──────── INFORMATION SHOWN

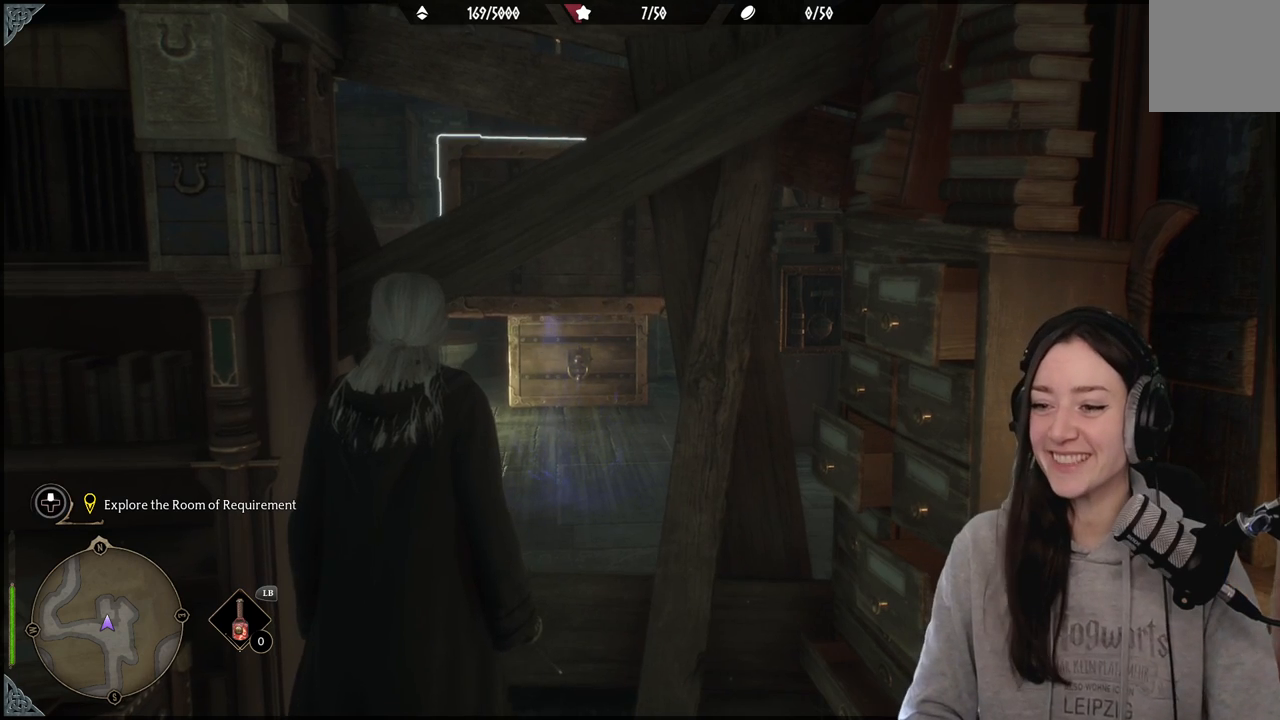
{"buttons": ["L2", "R2"], "left_stick": "center", "right_stick": "center", "events": [[150, "right_stick", "center"], [200, "R2", "down"], [267, "L2", "down"]]}
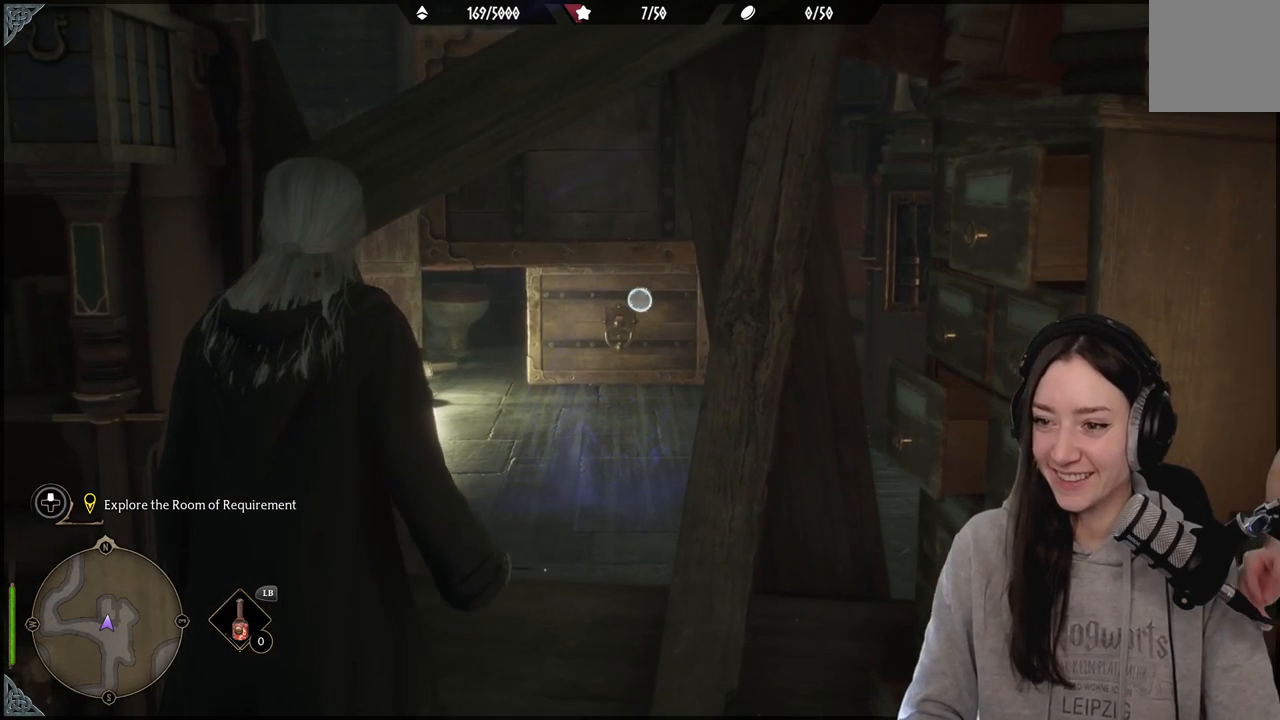
{"buttons": ["L2", "R2"], "left_stick": "center", "right_stick": "center", "events": [[200, "right_stick", "down"], [383, "right_stick", "center"]]}
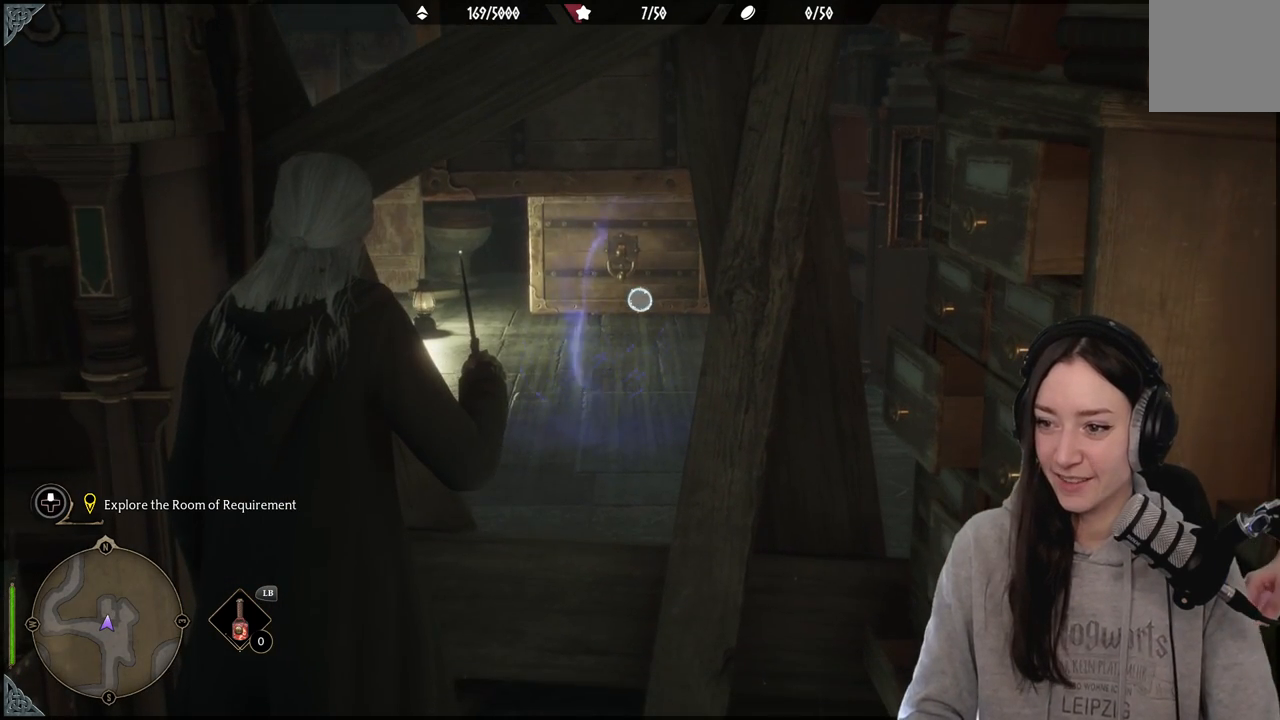
{"buttons": ["L2", "R2"], "left_stick": "center", "right_stick": "center", "events": []}
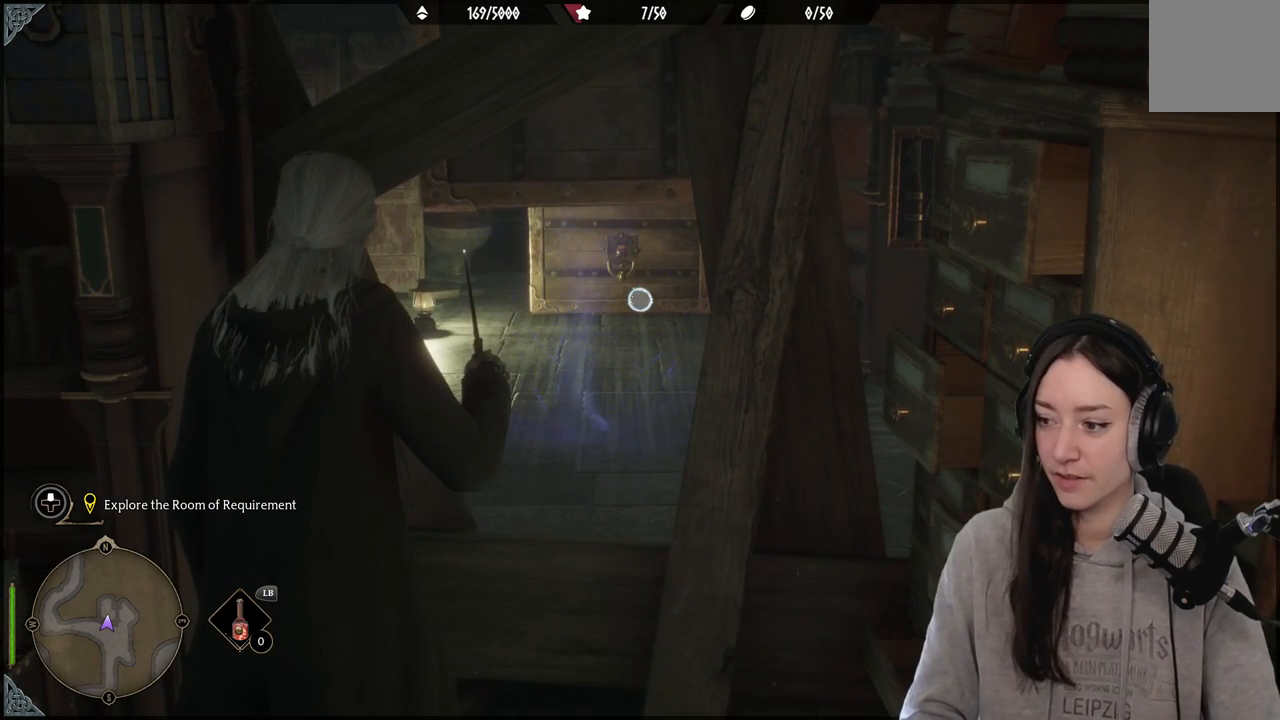
{"buttons": ["L2", "R2", "DPAD_UP"], "left_stick": "center", "right_stick": "center", "events": [[150, "DPAD_RIGHT", "down"], [233, "DPAD_RIGHT", "up"], [417, "DPAD_UP", "down"]]}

────────────────

The job here is to find each line above with the word "down" and copy it.

{"buttons": ["L2", "R2"], "left_stick": "center", "right_stick": "center", "events": [[150, "right_stick", "center"], [200, "R2", "down"], [267, "L2", "down"]]}
{"buttons": ["L2", "R2"], "left_stick": "center", "right_stick": "center", "events": [[200, "right_stick", "down"], [383, "right_stick", "center"]]}
{"buttons": ["L2", "R2", "DPAD_UP"], "left_stick": "center", "right_stick": "center", "events": [[150, "DPAD_RIGHT", "down"], [233, "DPAD_RIGHT", "up"], [417, "DPAD_UP", "down"]]}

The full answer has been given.